[[ Data for this exercise open ]]

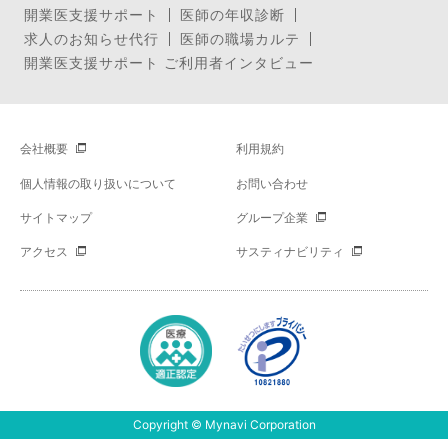
開業医支援サポート
医師の年収診断
求人のお知らせ代行
医師の職場カルテ
開業医支援サポート ご利用者インタビュー
会社概要
利用規約
個人情報の取り扱いについて
お問い合わせ
サイトマップ
グループ企業
アクセス
サスティナビリティ
Copyright © Mynavi Corporation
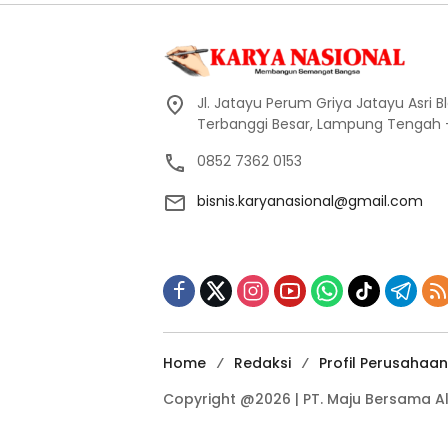
Jl. Jatayu Perum Griya Jatayu Asri Bl
Terbanggi Besar, Lampung Tengah
0852 7362 0153
bisnis.karyanasional@gmail.com
Home
Redaksi
Profil Perusahaan
Copyright @2026 | PT. Maju Bersama Alfaq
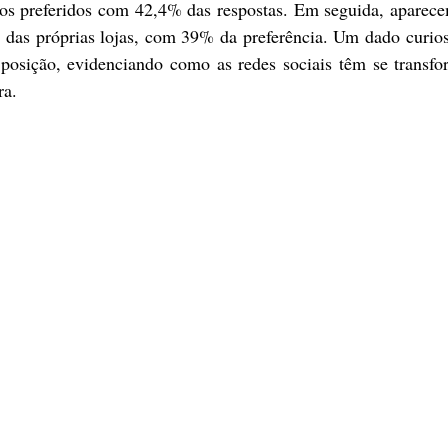
s preferidos com 42,4% das respostas. Em seguida, aparecem
s das próprias lojas, com 39% da preferência. Um dado curio
 posição, evidenciando como as redes sociais têm se transf
ra.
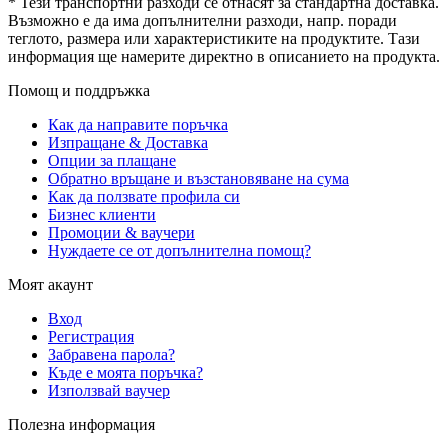
* Тези транспортни разходи се отнасят за стандартна доставка.
Възможно е да има допълнителни разходи, напр. поради
теглото, размера или характеристиките на продуктите. Тази
информация ще намерите директно в описанието на продукта.
Помощ и поддръжка
Как да направите поръчка
Изпращане & Доставка
Опции за плащане
Обратно връщане и възстановяване на сума
Как да ползвате профила си
Бизнес клиенти
Промоции & ваучери
Нуждаете се от допълнителна помощ?
Моят акаунт
Вход
Регистрация
Забравена парола?
Къде е моята поръчка?
Използвай ваучер
Полезна информация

[[ Data for this exercise closed ]]

(Prompt) Write out every line above exactly as it is, leaving out the pictures.

(Expected answer)
開業医支援サポート
医師の年収診断
求人のお知らせ代行
医師の職場カルテ
開業医支援サポート ご利用者インタビュー
会社概要
利用規約
個人情報の取り扱いについて
お問い合わせ
サイトマップ
グループ企業
アクセス
サスティナビリティ
Copyright © Mynavi Corporation
Jl. Jatayu Perum Griya Jatayu Asri Bl
Terbanggi Besar, Lampung Tengah
0852 7362 0153
bisnis.karyanasional@gmail.com
Home
Redaksi
Profil Perusahaan
Copyright @2026 | PT. Maju Bersama Alfaq
s preferidos com 42,4% das respostas. Em seguida, aparecem
s das próprias lojas, com 39% da preferência. Um dado curio
 posição, evidenciando como as redes sociais têm se transf
ra.
* Тези транспортни разходи се отнасят за стандартна доставка.
Възможно е да има допълнителни разходи, напр. поради
теглото, размера или характеристиките на продуктите. Тази
информация ще намерите директно в описанието на продукта.
Помощ и поддръжка
Как да направите поръчка
Изпращане & Доставка
Опции за плащане
Обратно връщане и възстановяване на сума
Как да ползвате профила си
Бизнес клиенти
Промоции & ваучери
Нуждаете се от допълнителна помощ?
Моят акаунт
Вход
Регистрация
Забравена парола?
Къде е моята поръчка?
Използвай ваучер
Полезна информация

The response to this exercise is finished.